--- SOURCE DATA Enclosed Below ---

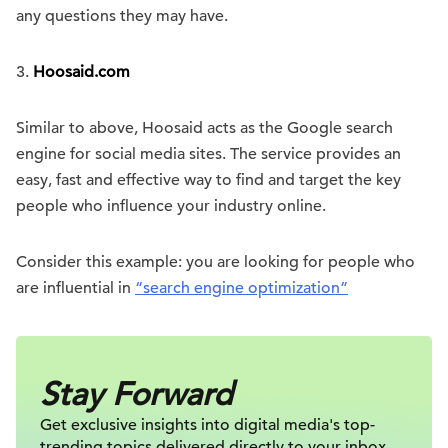
any questions they may have.
3.
Hoosaid.com
Similar to above, Hoosaid acts as the Google search
engine for social media sites. The service provides an
easy, fast and effective way to find and target the key
people who influence your industry online.
Consider this example: you are looking for people who
are influential in
“search engine optimization”
Stay Forward
Get exclusive insights into digital
media's top-
trending topics delivered
directly to your inbox.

--- End of Enclosed SOURCE DATA ---

WHAT YOU ARE ASKED TO DO
Starting from the line containing "Get exclusive insights into digital", repeat each line through the end of the entries, exactly.

REPLY TO THE TASK
Get exclusive insights into digital
media's top-
trending topics delivered
directly to your inbox.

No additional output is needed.